What is expected:
In the entries below, how many lines hold the word "треба"? Answer with the number only.

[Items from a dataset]

Content starts

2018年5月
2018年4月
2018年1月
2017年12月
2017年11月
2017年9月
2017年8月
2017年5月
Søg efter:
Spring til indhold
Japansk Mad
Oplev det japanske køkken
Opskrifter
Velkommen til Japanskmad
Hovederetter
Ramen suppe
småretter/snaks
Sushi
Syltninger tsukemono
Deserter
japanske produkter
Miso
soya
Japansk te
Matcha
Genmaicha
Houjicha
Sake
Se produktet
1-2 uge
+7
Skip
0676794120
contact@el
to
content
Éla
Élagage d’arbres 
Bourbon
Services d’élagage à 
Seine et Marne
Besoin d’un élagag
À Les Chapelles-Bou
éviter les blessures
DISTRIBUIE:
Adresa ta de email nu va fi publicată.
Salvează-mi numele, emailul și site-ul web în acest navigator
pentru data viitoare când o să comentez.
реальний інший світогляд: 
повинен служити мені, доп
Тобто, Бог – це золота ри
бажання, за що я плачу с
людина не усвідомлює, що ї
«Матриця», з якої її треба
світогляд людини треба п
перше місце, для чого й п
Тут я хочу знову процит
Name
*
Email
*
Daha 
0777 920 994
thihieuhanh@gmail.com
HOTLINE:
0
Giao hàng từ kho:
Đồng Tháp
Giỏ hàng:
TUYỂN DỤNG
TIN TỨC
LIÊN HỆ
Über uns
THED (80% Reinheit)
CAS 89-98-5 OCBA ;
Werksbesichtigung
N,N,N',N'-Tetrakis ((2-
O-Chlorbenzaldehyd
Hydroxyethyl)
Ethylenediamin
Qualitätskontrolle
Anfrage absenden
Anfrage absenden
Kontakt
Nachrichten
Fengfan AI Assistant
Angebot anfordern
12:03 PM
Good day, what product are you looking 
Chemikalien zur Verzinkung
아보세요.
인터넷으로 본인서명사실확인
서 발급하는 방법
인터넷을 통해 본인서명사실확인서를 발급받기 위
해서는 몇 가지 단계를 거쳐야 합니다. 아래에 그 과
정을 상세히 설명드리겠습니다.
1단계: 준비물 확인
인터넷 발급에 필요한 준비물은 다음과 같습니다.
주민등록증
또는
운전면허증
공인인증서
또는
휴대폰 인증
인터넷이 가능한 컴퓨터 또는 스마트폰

Content ends

Reply:
2